I was so excited, I actually posted pictures on Facebook... and was completely puzzled when people questioned my sexuality. Seriously. They did. I had no idea that lesbians had an official car. I called down to San Diego to confirm this with my lesbian aunts. They had no idea. Frankly, I did not care; I was in love. Hilariously, I received a call from San Diego less than a week later letting me know that Martina Navratilova was pitching Outbacks on the lesbian network... at least she has good taste and recognizes superior automotive craftsmanship.

For four years, my Outback and I have been inseparable. We have survived two separate encounters with drunken teenagers, hauled around kids and dogs and sports equipment, spent nearly a year together being hobos with money, enjoyed numerous camping and road trips and spent hours upon hours commuting in car lover bliss. We have racked up nearly 165 000 km together and never once has it let me down... even when I neglected it more than I should.

How ironic that it would be a man who would come between us. How ironic that my beloved Outback would not accommodate the body of the guy I married. How ironic that the guy I married would accept everything about me but my car. Tomorrow, I bid a dieu to my beloved Subaru in exchange for a vehicle that will accommodate both my humunkuous (Big Bang Theory reference here) self and my Gigantor spouse as well as kids and dogs and stuff.
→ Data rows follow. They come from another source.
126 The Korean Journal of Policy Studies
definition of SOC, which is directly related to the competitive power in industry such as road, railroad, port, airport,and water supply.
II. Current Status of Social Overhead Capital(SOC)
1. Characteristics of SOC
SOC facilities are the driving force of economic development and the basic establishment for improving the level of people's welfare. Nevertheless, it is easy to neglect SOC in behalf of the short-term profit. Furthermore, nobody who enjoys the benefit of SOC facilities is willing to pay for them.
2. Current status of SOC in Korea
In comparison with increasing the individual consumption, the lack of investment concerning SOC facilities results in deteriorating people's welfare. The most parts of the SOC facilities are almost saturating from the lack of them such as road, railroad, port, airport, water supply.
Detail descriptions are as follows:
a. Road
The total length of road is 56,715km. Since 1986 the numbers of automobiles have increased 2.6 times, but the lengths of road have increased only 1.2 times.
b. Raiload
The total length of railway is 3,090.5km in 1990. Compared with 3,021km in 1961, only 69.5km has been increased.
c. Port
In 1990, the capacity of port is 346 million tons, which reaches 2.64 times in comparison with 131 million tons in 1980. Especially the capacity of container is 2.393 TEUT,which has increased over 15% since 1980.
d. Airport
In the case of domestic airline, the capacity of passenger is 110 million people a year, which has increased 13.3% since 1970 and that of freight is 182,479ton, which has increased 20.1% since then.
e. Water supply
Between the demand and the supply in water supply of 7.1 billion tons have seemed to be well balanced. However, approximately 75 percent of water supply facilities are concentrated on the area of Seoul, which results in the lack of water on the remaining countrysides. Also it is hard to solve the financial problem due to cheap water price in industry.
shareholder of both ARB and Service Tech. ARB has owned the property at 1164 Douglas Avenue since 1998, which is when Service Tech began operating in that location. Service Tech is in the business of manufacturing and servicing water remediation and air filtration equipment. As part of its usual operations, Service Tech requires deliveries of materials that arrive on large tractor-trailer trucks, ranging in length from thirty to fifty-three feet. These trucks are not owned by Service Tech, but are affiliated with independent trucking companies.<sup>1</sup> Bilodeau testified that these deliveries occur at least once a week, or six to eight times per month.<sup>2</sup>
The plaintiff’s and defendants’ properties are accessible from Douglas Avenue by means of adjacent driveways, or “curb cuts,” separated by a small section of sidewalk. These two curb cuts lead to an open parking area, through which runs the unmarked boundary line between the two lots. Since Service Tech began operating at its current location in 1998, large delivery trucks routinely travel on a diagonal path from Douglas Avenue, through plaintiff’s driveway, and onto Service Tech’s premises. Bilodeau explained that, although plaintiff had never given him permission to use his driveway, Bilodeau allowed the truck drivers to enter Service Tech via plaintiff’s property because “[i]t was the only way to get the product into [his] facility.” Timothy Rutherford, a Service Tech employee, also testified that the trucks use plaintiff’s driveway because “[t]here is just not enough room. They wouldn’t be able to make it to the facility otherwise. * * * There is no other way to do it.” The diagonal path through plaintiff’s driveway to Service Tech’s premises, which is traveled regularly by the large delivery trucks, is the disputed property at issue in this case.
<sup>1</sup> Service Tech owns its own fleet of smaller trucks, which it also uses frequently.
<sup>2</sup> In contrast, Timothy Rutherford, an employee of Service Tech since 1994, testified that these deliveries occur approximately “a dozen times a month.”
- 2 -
My heart is broken. When I was six and my brother four, my parents traded in their BMW and I remember watching my mother try to console my sobbing brother at the dealership; his grief was almost overwhelming to watch. Until today, I did not fully appreciate how one person could be so attached to a car. I get that it is just a thing without any feelings and that I am being rather silly but it seems only fitting to write this eulogy and shed a tear or two.